Concern Grows Over Palestinian Minor Held by Zionists
AL-JALAZUN REFUGEE CAMP, Palestine (AFP) – Palestinian teenager Amal Nakhleh’s first name means “hope” in Arabic, but his parents are in despair because he is chronically ill and one of the few minors held without charge by the Zionist regime.
“Since his arrest last year I have only seen him twice, including last week when he told me he wanted to go on hunger strike,” journalist Moammar Nakhleh said of his 17-year-old son.
“This scares me because he is already very weak,” from myasthenia, a rare neuromuscular disease, and underwent surgery in 2020 to have a tumor removed from his rib cage, Nakhleh said.
Zionist regime authorities accuse Amal of throwing stones at occupation troops and have held him for a year in so-called administrative detention. The practice allows for suspects to be detained without charge for renewable six-month terms while investigations are ongoing.
Amal faces a new hearing Monday, and his father is worried that his detention could be renewed.
Administrative detention has been criticized by the Palestinians, human rights groups and foreign governments, who charge that the occupying regime abuses it.
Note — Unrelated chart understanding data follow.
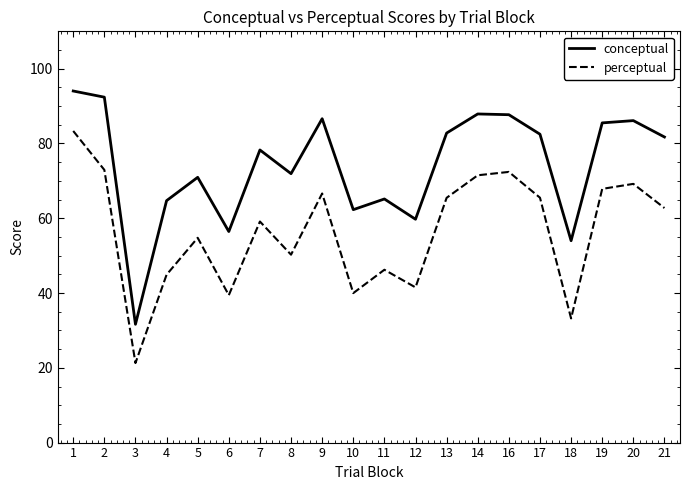

Between 11 and 17, which series saw the biggest shift?

perceptual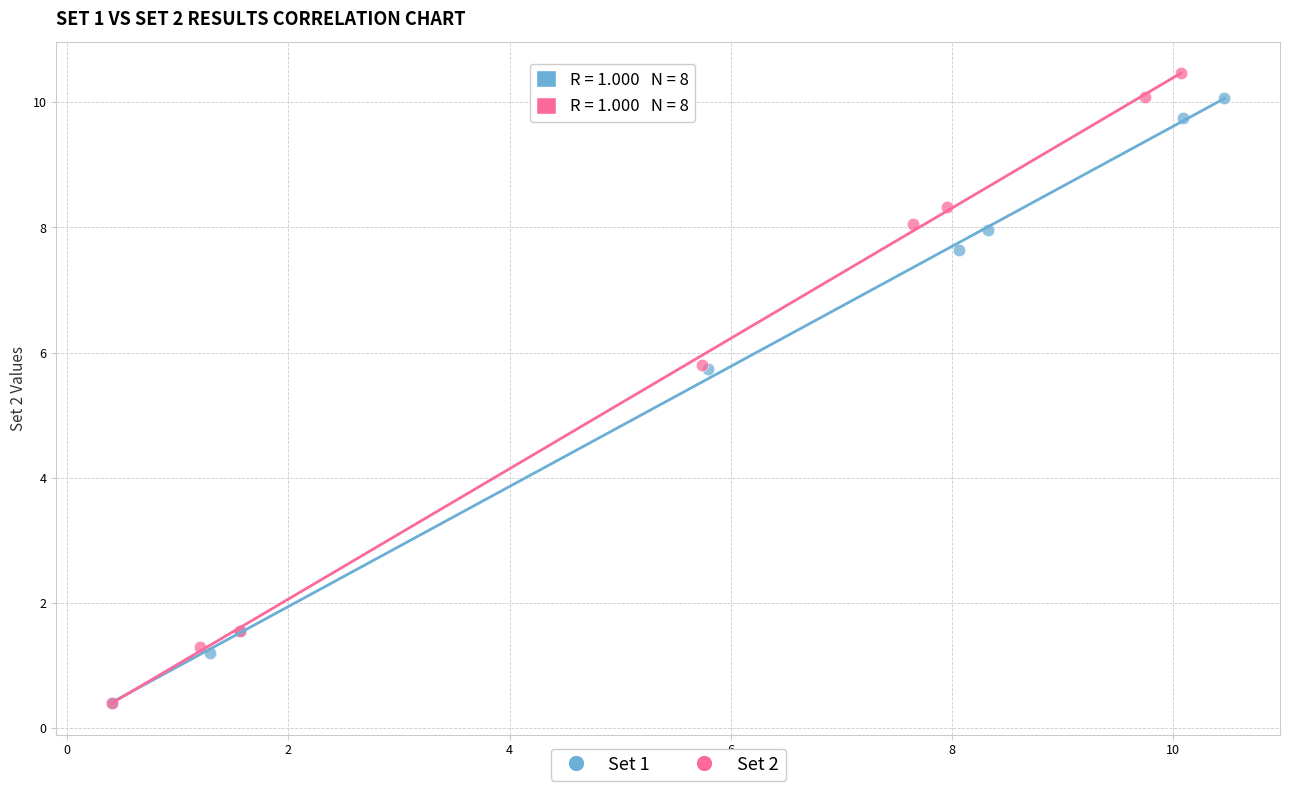

Which series has the widest spread of Y values?

Set 2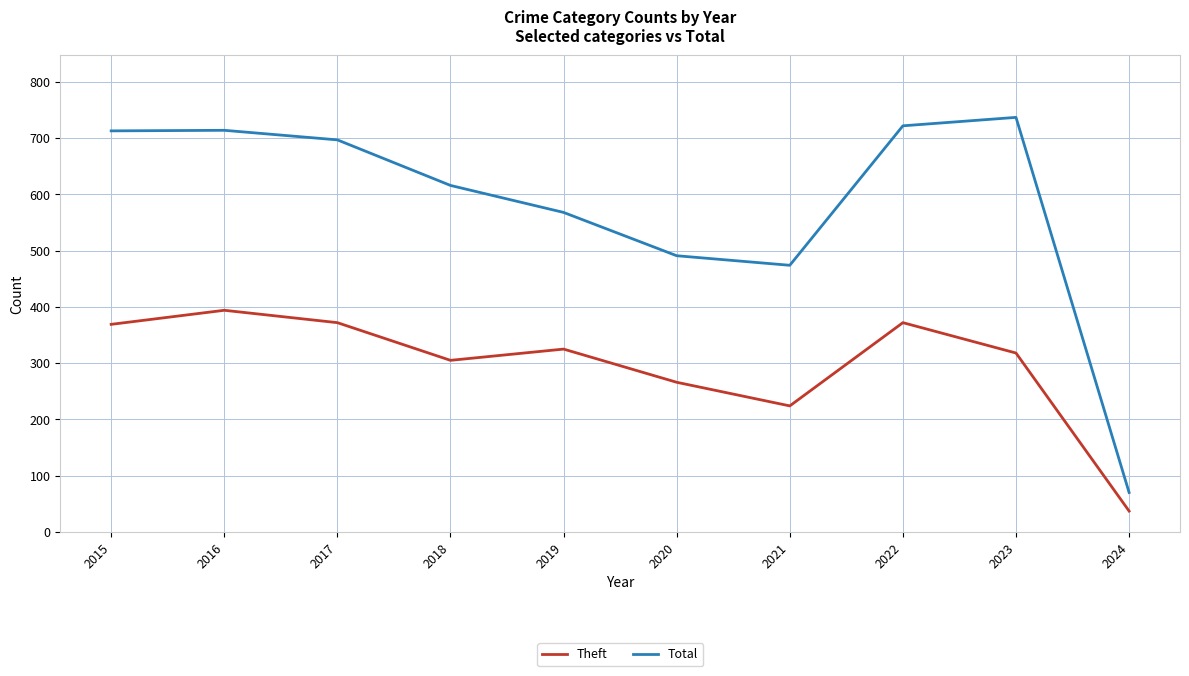

Between 2016 and 2018, which series saw the biggest shift?

Total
Leading Israeli newspaper Haaretz joined the fray days ago with an editorial entitled “Enough with administrative detentions”.
“It’s time for Israel to learn to forgo this undemocratic, corrupt practice of unlimited administrative detention, without evidence or charges that can be refuted,” Haaretz said.
The editorial highlighted the case of Hisham Abu Hawash, one of more than 450 Palestinians held for more than a year in administrative detention by the occupying regime.
Six teenagers are among these prisoners, according to the Israeli human rights group Hamoked.
Tuesday’s editorial came as Abu Hawash, a 40-year-old Palestinian, ended a 141-day hunger strike after the Zionist regime agreed to his eventual release.
The deal proposed to Abu Hawash, a father of five, stipulates that his detention will not be extended beyond February 26, in return for his ending his fast.
“If the regime had evidence against Abu Hawash, it should have charged him. If not, it had to release him immediately,” Haaretz said.
According to the paper, military prosecutors “had no unclassified evidence on which to draft an indictment to present to a military court” in the Abu Hawash case.